Exercise materials below:
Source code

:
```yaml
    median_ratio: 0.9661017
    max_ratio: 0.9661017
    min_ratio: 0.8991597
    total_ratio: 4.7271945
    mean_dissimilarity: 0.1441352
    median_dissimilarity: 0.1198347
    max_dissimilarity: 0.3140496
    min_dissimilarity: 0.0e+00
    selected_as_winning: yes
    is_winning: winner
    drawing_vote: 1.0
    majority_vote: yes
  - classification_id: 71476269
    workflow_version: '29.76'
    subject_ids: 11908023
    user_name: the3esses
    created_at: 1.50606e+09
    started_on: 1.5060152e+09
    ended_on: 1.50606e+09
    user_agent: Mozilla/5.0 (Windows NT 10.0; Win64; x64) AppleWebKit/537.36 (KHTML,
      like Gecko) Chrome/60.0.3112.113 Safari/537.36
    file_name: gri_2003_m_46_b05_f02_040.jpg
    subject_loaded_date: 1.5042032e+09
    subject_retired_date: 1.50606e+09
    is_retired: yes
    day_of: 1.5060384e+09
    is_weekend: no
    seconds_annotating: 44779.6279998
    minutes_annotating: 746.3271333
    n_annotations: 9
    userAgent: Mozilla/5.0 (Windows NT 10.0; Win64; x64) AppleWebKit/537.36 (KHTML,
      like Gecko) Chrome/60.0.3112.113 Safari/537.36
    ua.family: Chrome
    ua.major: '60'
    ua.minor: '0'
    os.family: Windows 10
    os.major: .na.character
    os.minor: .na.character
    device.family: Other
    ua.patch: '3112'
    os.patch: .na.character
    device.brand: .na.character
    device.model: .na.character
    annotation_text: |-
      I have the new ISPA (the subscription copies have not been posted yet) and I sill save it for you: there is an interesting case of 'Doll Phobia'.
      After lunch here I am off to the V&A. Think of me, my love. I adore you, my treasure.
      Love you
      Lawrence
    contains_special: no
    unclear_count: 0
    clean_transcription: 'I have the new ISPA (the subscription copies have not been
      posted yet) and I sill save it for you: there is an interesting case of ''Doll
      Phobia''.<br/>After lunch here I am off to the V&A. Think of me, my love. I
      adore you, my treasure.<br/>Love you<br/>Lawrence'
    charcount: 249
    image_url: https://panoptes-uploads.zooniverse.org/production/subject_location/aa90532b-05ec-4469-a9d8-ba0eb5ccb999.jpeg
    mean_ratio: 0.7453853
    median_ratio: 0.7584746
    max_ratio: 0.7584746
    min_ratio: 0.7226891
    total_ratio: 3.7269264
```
End of Exercise materials.
## Work instructions:
The answer is each line from the entries above in which the word "have" occurs.

## Answer box:
      I have the new ISPA (the subscription copies have not been posted yet) and I sill save it for you: there is an interesting case of 'Doll Phobia'.
    clean_transcription: 'I have the new ISPA (the subscription copies have not been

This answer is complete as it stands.